Hyndland EMU Depot
- Interactive map of Hyndland EMU Depot

Location
- Location: Hyndland, Glasgow
- Coordinates: 55°52′49″N 4°18′21″W﻿ / ﻿55.88028°N 4.30583°W
- OS grid: NS557676

Characteristics
- Owner: British Rail
- Depot code: HY (1973 - 1987)
- Type: EMU

History
- Opened: 1961
- Closed: 1987^{[citation needed]}

= Hyndland EMU Depot =

Disused railway maintenance depot in Hyndland, Glasgow

Hyndland EMU Depot was an electric traction depot located in Hyndland, Glasgow, Scotland. The depot was situated on the North Clyde Line and was near Hyndland station.

The depot code is HY.

== History ==
In 1982, Class 303 and 314 EMUs could be seen at the depot.

The depot was opened in 1961 to house the newly introduced Glasgow Blue train fleet. The depot was purpose built on the site of the former Hyndland Station.

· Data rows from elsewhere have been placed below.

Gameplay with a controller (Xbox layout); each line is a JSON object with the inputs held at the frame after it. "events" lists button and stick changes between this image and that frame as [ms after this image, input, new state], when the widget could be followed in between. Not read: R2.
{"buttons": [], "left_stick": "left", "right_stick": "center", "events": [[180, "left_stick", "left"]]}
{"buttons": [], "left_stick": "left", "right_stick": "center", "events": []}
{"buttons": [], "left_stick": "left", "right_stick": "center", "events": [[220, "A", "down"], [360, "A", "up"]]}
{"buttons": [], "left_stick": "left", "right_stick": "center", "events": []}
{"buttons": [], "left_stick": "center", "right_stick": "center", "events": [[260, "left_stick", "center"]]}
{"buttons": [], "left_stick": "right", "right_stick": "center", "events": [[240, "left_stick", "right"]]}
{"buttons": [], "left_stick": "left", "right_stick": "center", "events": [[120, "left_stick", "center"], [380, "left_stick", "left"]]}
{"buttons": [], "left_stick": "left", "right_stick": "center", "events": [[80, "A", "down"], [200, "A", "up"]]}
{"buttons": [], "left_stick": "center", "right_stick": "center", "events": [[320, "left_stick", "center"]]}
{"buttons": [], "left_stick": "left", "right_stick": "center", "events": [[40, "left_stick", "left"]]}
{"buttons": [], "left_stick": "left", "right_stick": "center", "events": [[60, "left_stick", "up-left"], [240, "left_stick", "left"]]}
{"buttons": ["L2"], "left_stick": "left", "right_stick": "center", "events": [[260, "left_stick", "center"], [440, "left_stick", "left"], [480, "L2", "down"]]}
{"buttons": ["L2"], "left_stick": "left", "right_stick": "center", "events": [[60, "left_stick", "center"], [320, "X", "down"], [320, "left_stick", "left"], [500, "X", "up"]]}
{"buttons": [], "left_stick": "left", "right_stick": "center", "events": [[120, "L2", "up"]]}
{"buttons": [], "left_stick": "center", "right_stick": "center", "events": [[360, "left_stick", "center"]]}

It comprised nine roads, three of which were undercover and could house six units. These were 2, 3 and 4 roads respectively. Light maintenance was performed on site, with heavier maintenance requiring visits to Glasgow Works or Shields Depot after it opened in 1967. The Depot also became home to the class 314 fleet when introduced in 1979. This also required an influx of additional staff and the need to commence working shifts. Following the failure of the APT project, BR oversaw a programme of rationalisation of its maintenance function and locations. Having closed Hamilton Depot in 1981, staff were dispersed to other locations. The proposed closure of Hyndland Depot meant the same process and staff transferred to Shields in 1986. A skeleton staff remained in place, until the newly opened servicing depot at Yoker was fully operational. Hyndland closed in 1987, bringing the curtain down on 25 years of maintenance work at the site.